Arthur Ransome was a very well-known author of children’s books, best known for his series beginning with Swallows and Amazons. He was also a spy for British intelligence and a close enough friend to the Bolshevik leadership that he married Leon Trotsky’s secretary. These security service files show how for years he was spied on as a suspected Communist sympathiser, even while he was providing information to British military intelligence.
Suspicions were first raised shortly after the Bolshevik Revolution, when Ransome left Russia in September 1918 without telling any of his friends in British intelligence an officer at the British legation in Petrograd wrote to HQ suggesting his passport be revoked. In his assessment Ransome was unwilling to use his considerable influence on the Bolshevik leadership and therefore didn’t deserve British nationality. Other memos referred to him as a ‘Bolshevik courier’ and talked about his ‘propaganda work’ for the new Russian leadership.
However, a later memo records how, ‘Ransome seems to have been badly handled. He is quite loyal and willing to help by giving information.
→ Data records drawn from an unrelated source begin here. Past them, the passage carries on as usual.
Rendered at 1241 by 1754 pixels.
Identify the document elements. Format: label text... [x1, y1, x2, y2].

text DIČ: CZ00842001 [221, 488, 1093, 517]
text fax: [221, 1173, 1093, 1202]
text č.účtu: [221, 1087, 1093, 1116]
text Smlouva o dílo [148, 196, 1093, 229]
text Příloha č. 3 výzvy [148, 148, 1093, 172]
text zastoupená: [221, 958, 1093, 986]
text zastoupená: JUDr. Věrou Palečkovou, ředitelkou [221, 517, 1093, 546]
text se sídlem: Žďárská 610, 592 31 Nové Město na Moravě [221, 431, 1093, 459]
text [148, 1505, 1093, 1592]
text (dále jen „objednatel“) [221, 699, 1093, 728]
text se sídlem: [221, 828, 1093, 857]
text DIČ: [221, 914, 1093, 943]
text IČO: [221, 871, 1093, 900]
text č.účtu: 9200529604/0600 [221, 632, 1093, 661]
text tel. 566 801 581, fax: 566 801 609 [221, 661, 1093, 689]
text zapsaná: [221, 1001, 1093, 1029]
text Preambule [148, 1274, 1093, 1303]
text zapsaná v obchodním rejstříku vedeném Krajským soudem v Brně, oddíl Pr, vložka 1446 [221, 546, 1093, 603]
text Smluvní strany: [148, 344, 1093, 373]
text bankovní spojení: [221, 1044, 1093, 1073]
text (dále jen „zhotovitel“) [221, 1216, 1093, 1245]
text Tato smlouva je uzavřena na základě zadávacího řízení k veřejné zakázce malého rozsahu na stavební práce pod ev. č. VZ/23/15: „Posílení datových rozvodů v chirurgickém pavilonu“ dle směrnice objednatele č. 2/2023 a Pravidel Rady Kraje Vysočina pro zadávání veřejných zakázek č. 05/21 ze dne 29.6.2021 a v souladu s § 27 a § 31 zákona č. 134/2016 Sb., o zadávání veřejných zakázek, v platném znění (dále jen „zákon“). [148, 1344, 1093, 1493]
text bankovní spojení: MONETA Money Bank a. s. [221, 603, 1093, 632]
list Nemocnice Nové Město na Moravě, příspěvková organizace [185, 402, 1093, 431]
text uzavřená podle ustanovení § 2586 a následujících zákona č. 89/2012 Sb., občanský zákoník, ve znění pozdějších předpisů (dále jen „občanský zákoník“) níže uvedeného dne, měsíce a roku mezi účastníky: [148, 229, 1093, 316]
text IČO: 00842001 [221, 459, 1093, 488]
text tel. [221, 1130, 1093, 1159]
The appearance of working against us is due to his friendship with the Bolshevik leaders, not by any means any sympathy with the regime, which the Terror made him detest.’ A March 1919 report states ‘he is still employed by MI’ i.e. military intelligence.
By 1927 MI5 seemed have come to the conclusion that they’d bungled the situation, writing, ‘It is difficult to gauge Ransome’s real sentiments, but it seems clear from our file that he did some good work for us, but at the same time there has always been the suspicion that he was leaning towards Bolshevism’. It was another 10 years before Ransome’s name was removed from the black list.